Flüchtlingszentren in der EU

Es mangelt am Willen

von Redaktion

Die Wahrheit ist ein schwieriges Ding, das gilt auf dem Land und auf dem Wasser. Wahr ist, dass es sich ein auf Humanität gegründetes Europa niemals leisten darf, Menschen sehenden Auges im Meer ertrinken zu lassen. Wahr ist aber auch, dass die Versorgung der Geretteten nicht die alleinige Aufgabe eines Landes (Italiens) sein kann. Ohne europäische Lösung geht es also nicht. Die Brüsseler Vorschläge, Zentren für Bootsflüchtlinge in der EU und in Nordafrika zu errichten, sind daher überfällig.

Im Idealfall könnte der Effekt solcher Zentren mehrfach positiv sein: Das unwürdige Schachern darum, wer Menschen retten darf und welches Land die Geretteten aufnimmt, würde ein Ende haben. Die Flüchtlinge hätten schnell Klarheit über ihre Bleibeperspektiven in der EU. Es käme zu einer faireren Lastenteilung unter den Mitgliedsstaaten. Und wenn es besonders gut liefe, würden sich Menschen gar nicht mehr auf den Weg übers Meer machen, weil sie eine Anlaufstelle in Nordafrika hätten.
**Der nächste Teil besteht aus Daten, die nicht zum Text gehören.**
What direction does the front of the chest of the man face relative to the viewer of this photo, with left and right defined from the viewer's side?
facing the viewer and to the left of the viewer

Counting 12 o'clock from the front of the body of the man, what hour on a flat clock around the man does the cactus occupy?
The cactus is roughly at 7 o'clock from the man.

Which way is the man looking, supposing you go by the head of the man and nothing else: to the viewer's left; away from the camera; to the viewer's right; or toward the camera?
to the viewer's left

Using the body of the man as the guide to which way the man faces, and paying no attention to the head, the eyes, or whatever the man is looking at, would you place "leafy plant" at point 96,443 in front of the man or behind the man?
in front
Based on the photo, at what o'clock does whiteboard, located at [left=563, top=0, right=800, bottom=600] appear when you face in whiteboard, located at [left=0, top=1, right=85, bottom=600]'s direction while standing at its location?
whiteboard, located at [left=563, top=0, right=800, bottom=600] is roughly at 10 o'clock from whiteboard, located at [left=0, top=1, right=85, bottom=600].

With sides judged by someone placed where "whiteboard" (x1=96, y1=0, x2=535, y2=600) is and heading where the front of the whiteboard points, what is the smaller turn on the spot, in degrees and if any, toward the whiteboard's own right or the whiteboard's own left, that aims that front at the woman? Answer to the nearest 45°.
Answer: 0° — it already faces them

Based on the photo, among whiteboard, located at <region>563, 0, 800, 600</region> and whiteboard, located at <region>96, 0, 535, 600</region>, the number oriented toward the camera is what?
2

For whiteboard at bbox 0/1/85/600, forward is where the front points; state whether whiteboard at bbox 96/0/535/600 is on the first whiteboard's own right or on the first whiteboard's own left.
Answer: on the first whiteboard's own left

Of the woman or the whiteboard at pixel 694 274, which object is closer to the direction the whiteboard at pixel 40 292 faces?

Aber der Idealfall ist in der EU keine wirklich denkbare Kategorie. Brüssel, so scheint es, kann seine Mitglieder mit noch so viel Geld und personeller Unterstützung locken – vielen mangelt es trotzdem am Willen, freiwillig mitzuziehen. Dass ausgerechnet Italien die Vorschläge als Erstes und am lautesten mit dem Verweis abbügelt, man brauche „keine Almosen“, spricht Bände. Europa muss sich schon fragen, ob es überhaupt an einer gemeinsamen Lösung jenseits der völligen Abschottung interessiert ist. An den Brüsseler Vorschlägen liegt es jedenfalls nicht.